The very place puts toys of desperation,
Without more motive, into every brain
That looks so many fathoms to the sea
And hears it roar beneath. (I.iv.69-78)
The article goes on to more talk about the evils of suicide, but the jumping off the cliff part caught my attention. This death is a lot closer to what Dostoyevsky describes as the death of the silly woman who jumped off a cliff, though that was a picturesque spot, and this sounds more bleak. I wonder if the silly woman got these ideas of death by suicidal leap and death by drowning mixed up or if it just didn't matter, it was still death by drowning in a pretty spot. Really, suicide is never picturesque in the end, though some art can make the beginnings of it seem so.

Other Ophelia Art

I found these two pictures as part of a collection of Ophelia paintings put together by some random person. The first one is evidently by someone called cotofana. It's a more fantasy-like picture than most, but it still kind of has a drowned, flowery, elegant look that goes well with Ophelia.

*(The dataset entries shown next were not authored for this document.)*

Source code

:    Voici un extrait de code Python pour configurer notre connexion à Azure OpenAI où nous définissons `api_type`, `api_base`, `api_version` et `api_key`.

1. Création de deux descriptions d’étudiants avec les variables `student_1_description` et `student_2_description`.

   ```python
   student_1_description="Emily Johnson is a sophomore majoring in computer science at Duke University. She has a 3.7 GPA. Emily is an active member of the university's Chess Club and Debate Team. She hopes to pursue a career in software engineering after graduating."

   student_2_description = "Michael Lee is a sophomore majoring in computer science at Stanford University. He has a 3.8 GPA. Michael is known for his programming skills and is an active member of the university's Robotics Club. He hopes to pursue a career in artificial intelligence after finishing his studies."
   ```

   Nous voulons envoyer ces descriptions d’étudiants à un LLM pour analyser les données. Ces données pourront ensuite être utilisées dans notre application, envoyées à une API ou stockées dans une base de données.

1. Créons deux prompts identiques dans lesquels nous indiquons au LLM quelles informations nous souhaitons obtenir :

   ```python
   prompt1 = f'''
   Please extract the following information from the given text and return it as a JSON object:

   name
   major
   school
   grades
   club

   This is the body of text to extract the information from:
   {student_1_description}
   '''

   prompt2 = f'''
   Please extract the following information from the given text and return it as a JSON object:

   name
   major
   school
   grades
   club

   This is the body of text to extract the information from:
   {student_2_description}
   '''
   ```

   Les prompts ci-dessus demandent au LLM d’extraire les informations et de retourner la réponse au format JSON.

The one on the below did not have an artist name. I love how just a dress in a bathtub is clearly Ophelia-inspired. Just the white dress of a maiden, drowned, can represent Ophelia.



I like this next picture too... it's just cool looking, even beautiful. I found it through a google search for Ophelia.

Connection to Something Else Mildly Literary

I also have a mental picture... of Narcissa Malfoy in The Half-Blood Prince in that second chapter when she shows up to talk to Snape, "She was so pale that she seemed to shine in the darkness; the long blonde hair streaming down her back gave her the look of a drowned person." I don't know if this description was supposed to remind us of Ophelia, the most iconic drowned woman, often thought of as pale and with long blonde hair, who was also mad. I wonder if we are supposed to pick up on this reference, or to feel, that Narcissa is at this point, like Ophelia, a little bit mad.

Perhaps Sarah could find some use for some of these ideas, I really don't deal much with art.